Please turn the records from the line containing "What is the maximum value for 2017?" through the line containing "Is there a majority slice in this chart?", both included, into a numbered list with the blank lines left out.

Given records →
####################

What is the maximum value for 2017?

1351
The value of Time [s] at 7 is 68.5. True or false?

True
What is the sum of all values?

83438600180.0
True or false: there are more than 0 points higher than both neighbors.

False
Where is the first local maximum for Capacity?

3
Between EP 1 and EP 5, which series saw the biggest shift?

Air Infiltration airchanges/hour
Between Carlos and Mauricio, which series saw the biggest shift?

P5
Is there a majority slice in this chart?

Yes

####################

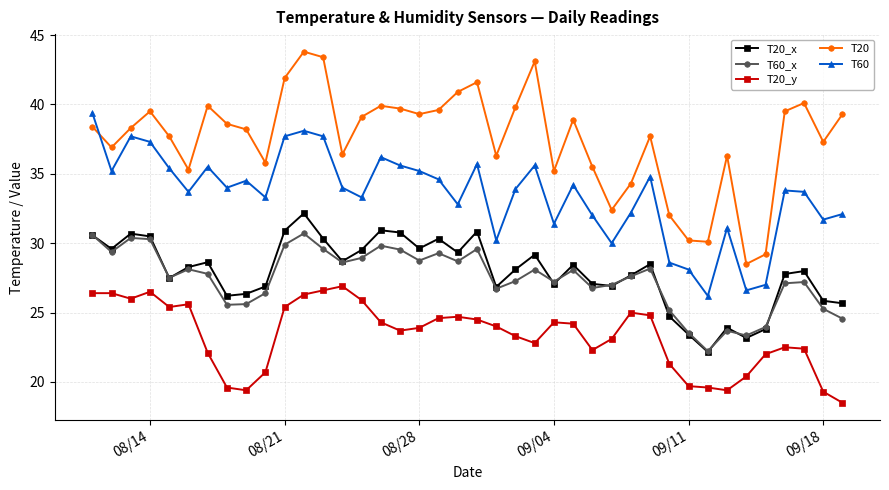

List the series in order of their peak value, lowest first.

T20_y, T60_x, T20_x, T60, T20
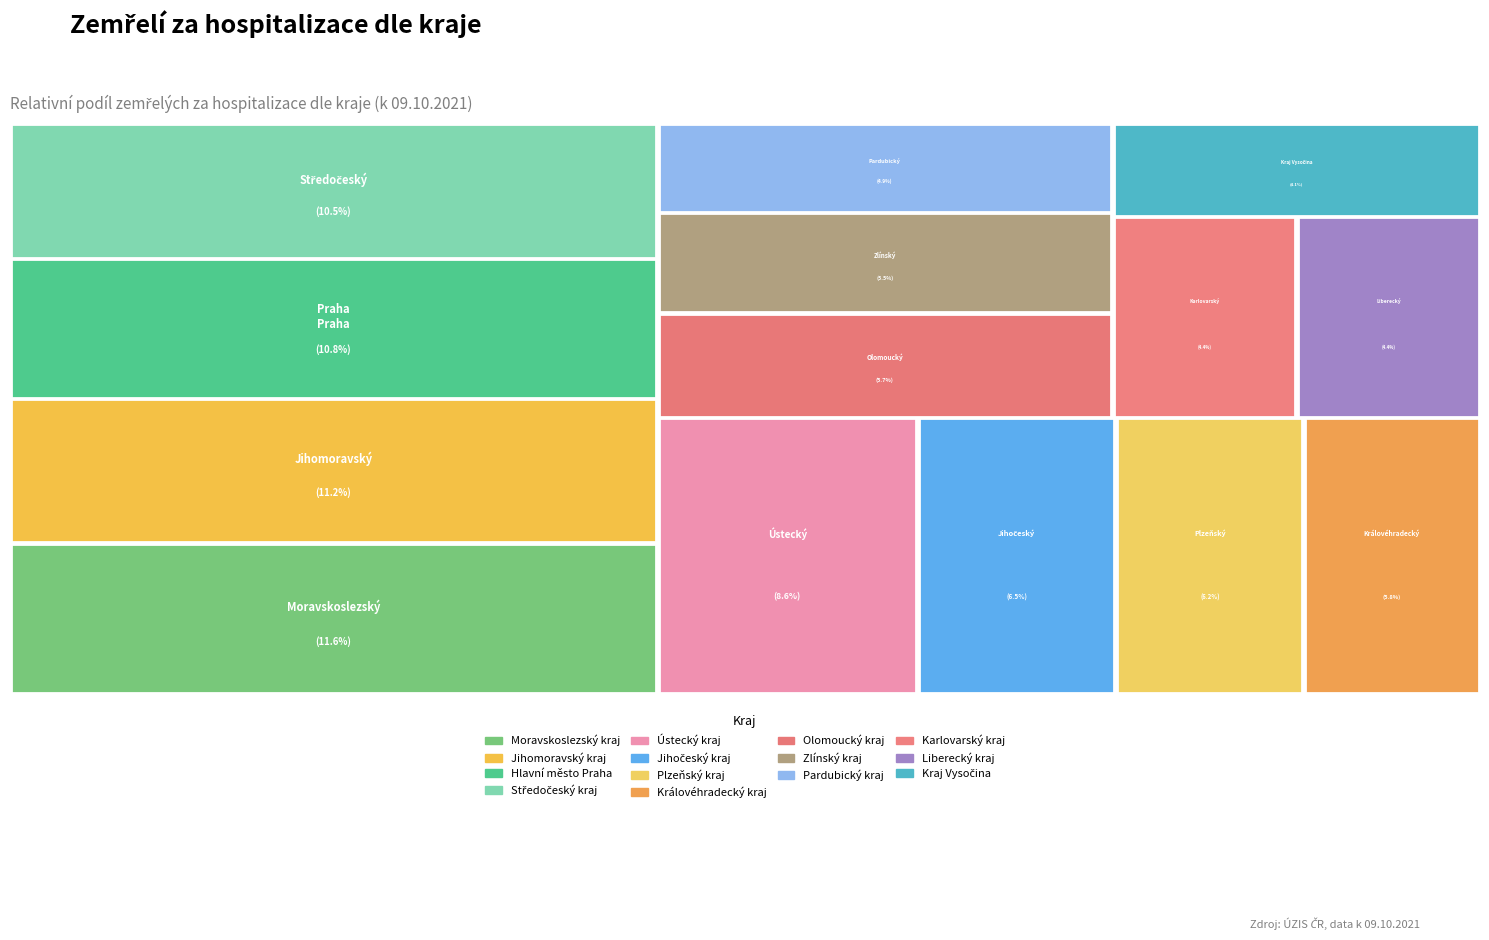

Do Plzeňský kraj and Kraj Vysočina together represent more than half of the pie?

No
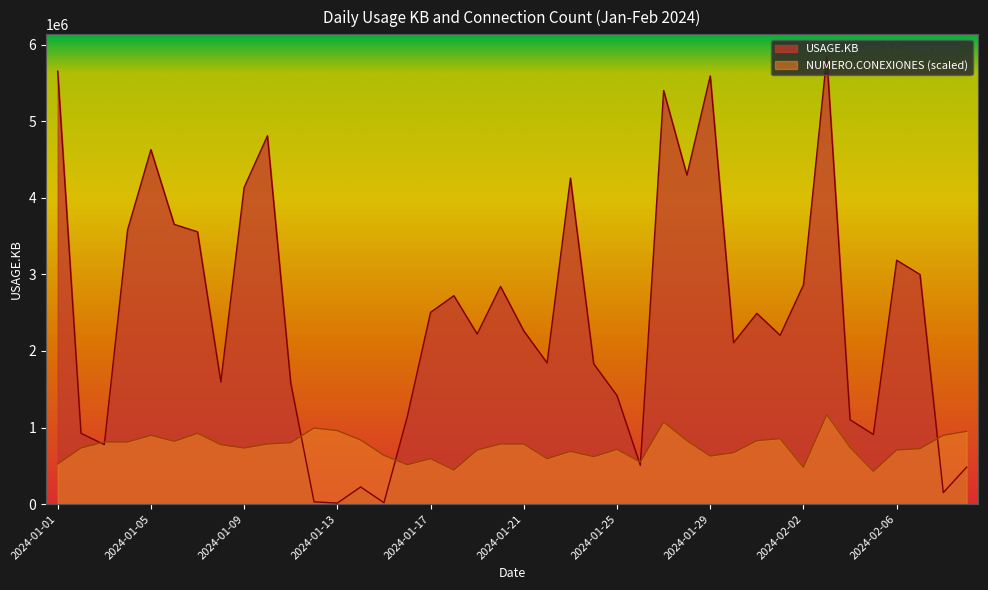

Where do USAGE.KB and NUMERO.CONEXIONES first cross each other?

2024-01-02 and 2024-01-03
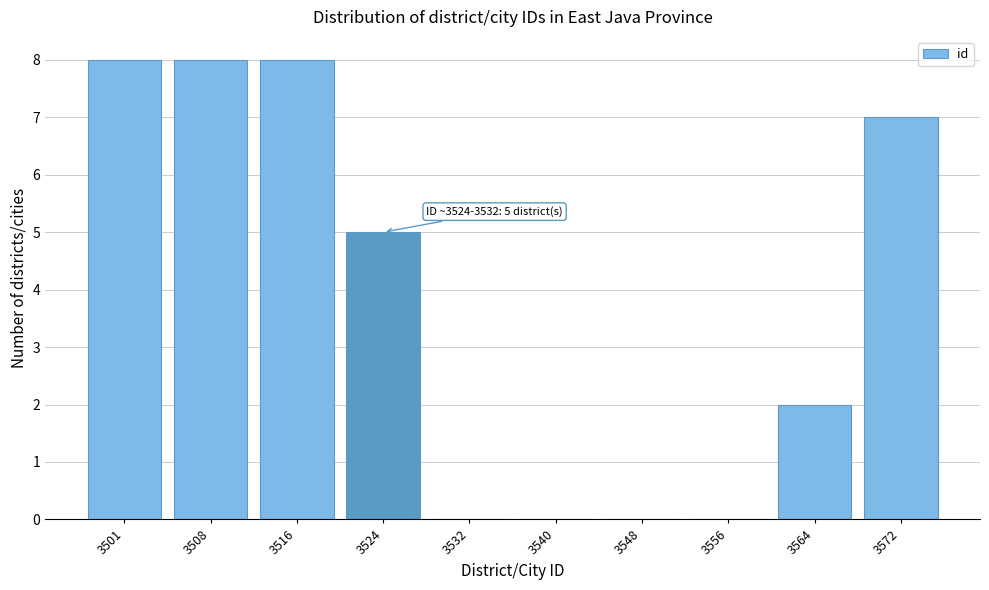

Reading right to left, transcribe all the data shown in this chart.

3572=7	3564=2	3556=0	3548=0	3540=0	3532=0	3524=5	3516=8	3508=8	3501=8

####################

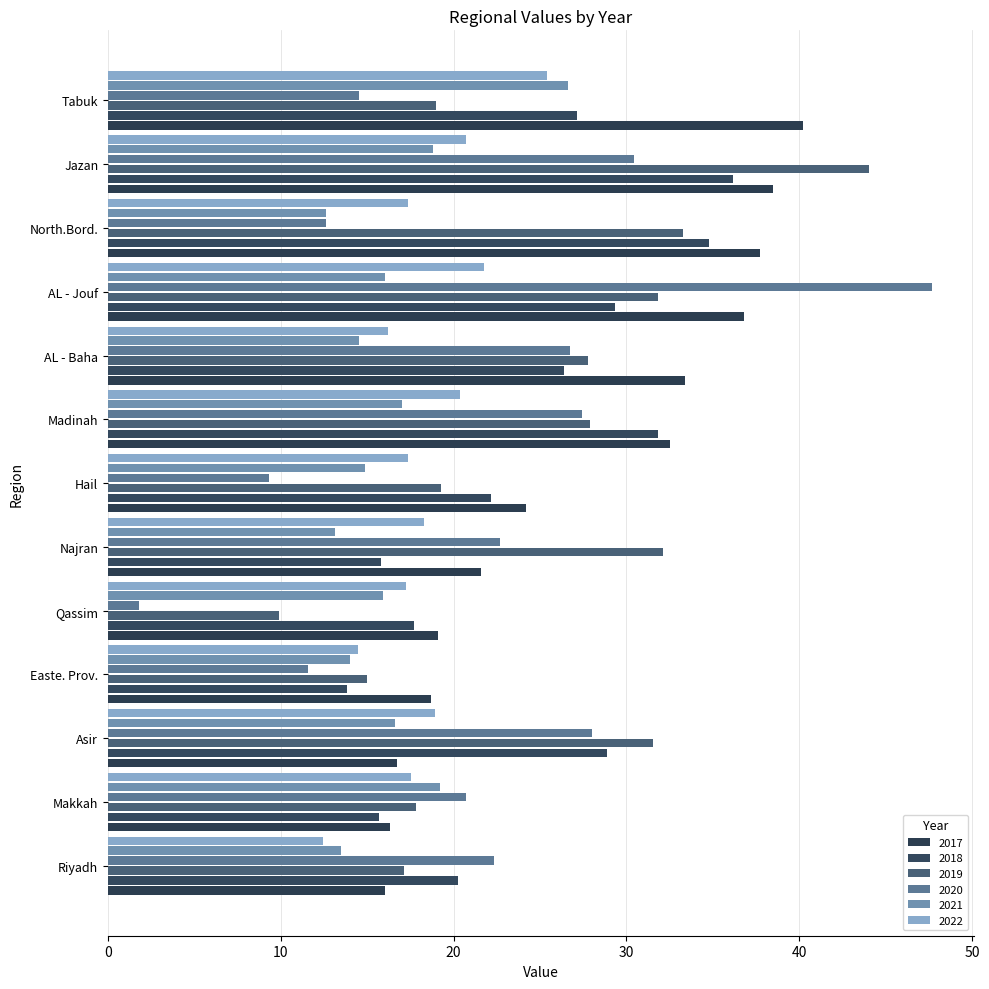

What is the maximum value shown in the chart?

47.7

####################

Written solution →
1. What is the maximum value for 2017?
2. 1351
3. The value of Time [s] at 7 is 68.5. True or false?
4. True
5. What is the sum of all values?
6. 83438600180.0
7. True or false: there are more than 0 points higher than both neighbors.
8. False
9. Where is the first local maximum for Capacity?
10. 3
11. Between EP 1 and EP 5, which series saw the biggest shift?
12. Air Infiltration airchanges/hour
13. Between Carlos and Mauricio, which series saw the biggest shift?
14. P5
15. Is there a majority slice in this chart?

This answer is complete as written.